- Records provided:
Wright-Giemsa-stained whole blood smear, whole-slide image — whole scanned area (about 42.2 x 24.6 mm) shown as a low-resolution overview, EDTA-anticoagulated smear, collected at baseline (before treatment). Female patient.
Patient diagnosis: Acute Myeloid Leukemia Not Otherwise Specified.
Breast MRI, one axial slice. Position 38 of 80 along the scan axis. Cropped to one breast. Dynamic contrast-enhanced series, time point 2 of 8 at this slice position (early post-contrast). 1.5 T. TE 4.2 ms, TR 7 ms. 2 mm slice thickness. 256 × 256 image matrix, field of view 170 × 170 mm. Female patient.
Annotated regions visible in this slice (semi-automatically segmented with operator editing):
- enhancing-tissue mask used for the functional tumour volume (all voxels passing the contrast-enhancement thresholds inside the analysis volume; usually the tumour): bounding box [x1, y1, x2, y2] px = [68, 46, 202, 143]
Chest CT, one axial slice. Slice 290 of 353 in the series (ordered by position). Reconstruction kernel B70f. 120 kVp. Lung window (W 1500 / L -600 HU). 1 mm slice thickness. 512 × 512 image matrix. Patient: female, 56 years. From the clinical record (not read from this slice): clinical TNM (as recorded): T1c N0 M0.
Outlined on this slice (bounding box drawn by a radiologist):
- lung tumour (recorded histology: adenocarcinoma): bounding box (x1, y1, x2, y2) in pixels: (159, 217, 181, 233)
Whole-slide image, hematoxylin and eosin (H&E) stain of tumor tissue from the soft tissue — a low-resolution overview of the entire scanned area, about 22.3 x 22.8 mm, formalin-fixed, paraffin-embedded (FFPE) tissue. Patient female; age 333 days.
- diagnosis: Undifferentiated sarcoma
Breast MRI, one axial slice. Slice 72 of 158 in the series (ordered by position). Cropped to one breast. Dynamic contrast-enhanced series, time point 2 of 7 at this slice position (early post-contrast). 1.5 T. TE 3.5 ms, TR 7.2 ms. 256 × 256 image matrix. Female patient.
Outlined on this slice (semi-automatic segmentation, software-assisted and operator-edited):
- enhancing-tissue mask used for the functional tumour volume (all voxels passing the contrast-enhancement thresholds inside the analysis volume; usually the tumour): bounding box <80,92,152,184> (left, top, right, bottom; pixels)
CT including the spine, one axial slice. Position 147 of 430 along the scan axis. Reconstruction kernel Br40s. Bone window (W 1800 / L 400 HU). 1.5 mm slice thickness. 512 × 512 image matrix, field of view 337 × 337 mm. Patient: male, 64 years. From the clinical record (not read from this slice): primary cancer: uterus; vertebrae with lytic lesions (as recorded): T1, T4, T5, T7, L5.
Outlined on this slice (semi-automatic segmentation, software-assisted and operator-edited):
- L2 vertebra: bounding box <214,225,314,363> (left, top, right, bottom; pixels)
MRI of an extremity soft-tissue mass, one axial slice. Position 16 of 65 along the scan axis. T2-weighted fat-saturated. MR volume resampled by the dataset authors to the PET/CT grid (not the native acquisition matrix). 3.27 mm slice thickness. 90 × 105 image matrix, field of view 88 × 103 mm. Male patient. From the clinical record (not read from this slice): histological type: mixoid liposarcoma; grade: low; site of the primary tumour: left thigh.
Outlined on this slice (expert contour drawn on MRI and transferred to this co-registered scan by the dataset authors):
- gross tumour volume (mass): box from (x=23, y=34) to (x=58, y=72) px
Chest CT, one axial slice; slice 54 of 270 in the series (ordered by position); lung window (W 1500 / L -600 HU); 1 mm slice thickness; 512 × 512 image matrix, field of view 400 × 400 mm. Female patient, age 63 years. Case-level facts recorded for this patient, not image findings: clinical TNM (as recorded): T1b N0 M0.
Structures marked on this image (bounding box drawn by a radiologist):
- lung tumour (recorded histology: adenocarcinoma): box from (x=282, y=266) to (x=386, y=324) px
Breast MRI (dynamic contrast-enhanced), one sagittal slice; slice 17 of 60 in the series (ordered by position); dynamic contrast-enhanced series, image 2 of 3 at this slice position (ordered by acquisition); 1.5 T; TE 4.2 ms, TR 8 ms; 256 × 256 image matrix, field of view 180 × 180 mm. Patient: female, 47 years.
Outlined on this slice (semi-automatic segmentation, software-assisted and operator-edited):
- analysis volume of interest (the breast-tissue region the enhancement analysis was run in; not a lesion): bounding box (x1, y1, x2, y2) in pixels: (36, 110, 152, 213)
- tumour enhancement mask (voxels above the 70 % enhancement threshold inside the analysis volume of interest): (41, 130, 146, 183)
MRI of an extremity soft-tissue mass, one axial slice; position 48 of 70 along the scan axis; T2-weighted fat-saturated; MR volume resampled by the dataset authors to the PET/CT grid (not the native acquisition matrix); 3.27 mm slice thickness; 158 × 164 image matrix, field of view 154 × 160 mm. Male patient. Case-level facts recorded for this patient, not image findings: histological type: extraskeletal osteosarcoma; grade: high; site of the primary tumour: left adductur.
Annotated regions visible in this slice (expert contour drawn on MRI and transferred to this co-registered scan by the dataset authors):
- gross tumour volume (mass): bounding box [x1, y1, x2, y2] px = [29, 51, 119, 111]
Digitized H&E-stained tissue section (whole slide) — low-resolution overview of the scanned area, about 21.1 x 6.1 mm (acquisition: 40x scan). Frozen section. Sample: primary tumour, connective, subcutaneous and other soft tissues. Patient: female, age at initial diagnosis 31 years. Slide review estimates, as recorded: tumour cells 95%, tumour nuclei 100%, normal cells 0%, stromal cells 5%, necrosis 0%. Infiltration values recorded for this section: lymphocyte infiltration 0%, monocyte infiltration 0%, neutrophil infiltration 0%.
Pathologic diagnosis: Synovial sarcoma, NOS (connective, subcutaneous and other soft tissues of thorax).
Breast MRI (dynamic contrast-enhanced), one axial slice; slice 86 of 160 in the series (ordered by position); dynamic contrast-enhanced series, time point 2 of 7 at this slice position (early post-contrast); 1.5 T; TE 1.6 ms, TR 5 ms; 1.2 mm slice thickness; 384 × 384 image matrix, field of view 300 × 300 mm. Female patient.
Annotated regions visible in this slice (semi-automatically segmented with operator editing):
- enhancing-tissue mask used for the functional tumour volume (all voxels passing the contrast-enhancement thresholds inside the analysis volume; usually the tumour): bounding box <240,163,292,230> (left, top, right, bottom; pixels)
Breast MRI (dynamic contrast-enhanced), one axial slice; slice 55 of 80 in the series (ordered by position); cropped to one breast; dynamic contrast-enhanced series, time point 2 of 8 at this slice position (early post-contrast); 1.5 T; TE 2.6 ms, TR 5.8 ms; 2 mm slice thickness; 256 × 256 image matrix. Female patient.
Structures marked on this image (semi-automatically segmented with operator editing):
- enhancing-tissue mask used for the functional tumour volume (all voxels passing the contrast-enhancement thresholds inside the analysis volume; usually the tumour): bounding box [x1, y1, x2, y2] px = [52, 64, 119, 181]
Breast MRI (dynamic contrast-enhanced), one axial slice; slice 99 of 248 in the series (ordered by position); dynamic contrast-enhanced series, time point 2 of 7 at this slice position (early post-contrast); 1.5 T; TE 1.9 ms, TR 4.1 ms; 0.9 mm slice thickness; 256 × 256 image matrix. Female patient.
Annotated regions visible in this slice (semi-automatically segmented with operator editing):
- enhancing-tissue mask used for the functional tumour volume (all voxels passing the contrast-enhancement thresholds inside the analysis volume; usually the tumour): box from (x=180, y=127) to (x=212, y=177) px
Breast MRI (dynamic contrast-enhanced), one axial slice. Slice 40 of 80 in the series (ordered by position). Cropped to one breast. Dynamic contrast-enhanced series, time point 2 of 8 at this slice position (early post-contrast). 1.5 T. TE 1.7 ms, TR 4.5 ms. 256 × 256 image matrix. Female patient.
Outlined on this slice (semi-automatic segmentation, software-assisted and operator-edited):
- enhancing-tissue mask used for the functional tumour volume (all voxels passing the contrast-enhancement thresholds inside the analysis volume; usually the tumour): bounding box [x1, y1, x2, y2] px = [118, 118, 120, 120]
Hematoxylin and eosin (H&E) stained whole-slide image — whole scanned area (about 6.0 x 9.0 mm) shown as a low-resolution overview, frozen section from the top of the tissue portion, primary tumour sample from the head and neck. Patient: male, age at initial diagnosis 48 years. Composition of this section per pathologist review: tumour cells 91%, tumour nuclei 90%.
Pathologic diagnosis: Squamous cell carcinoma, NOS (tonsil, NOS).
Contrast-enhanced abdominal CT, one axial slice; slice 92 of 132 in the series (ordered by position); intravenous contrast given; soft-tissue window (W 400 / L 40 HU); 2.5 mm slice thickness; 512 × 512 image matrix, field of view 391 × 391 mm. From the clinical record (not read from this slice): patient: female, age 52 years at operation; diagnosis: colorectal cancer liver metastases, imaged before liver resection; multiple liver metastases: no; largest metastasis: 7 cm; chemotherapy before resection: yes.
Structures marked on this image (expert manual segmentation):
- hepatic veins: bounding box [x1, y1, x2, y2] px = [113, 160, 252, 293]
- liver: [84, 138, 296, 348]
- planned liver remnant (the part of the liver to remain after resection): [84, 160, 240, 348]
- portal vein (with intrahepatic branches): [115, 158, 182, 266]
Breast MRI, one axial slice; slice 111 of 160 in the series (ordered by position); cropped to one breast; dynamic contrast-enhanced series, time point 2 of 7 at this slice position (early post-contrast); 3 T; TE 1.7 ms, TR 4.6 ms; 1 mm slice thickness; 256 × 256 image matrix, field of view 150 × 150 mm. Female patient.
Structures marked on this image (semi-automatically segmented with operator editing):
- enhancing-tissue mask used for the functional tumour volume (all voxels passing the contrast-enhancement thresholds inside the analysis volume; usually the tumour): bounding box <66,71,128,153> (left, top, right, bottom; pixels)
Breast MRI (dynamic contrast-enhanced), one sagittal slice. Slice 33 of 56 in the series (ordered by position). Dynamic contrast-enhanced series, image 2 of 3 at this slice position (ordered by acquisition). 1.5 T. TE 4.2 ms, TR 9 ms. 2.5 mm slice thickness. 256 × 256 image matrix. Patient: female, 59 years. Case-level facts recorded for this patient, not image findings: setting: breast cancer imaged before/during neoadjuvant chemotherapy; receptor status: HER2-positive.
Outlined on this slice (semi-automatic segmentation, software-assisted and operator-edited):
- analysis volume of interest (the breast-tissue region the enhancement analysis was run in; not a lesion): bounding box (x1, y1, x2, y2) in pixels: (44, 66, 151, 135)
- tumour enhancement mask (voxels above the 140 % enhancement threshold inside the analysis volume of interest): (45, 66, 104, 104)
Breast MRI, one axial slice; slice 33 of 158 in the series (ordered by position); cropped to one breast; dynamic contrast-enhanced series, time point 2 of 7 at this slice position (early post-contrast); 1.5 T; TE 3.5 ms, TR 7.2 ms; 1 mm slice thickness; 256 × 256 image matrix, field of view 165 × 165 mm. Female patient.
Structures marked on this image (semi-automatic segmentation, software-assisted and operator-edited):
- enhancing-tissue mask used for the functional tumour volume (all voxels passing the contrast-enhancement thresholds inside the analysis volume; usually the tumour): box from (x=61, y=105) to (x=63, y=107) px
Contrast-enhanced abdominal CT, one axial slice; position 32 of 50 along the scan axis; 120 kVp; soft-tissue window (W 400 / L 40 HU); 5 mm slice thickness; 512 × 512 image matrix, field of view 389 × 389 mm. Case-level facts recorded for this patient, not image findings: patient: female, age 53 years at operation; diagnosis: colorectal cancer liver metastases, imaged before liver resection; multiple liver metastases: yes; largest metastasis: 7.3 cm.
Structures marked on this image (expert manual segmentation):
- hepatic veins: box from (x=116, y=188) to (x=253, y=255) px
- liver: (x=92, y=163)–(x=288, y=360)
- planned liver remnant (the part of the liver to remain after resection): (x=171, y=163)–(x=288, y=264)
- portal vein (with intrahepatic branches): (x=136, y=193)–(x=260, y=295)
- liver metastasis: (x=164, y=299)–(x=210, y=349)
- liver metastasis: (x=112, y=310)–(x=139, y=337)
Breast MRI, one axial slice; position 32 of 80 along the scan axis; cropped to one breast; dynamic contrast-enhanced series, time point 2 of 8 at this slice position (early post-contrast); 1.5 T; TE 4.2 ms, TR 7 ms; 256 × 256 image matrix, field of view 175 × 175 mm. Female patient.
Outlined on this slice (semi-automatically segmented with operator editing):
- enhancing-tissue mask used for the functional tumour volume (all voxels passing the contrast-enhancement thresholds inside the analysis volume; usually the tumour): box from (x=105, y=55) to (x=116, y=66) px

- What is required:
From the records above, copy only the lines starting with the line that holds "110, 152, 213)" and going on through the line that holds "MRI of an extremity soft-tissue mass, one axial slice;", exactly as written.

- Answer section:
- analysis volume of interest (the breast-tissue region the enhancement analysis was run in; not a lesion): bounding box (x1, y1, x2, y2) in pixels: (36, 110, 152, 213)
- tumour enhancement mask (voxels above the 70 % enhancement threshold inside the analysis volume of interest): (41, 130, 146, 183)
MRI of an extremity soft-tissue mass, one axial slice; position 48 of 70 along the scan axis; T2-weighted fat-saturated; MR volume resampled by the dataset authors to the PET/CT grid (not the native acquisition matrix); 3.27 mm slice thickness; 158 × 164 image matrix, field of view 154 × 160 mm. Male patient. Case-level facts recorded for this patient, not image findings: histological type: extraskeletal osteosarcoma; grade: high; site of the primary tumour: left adductur.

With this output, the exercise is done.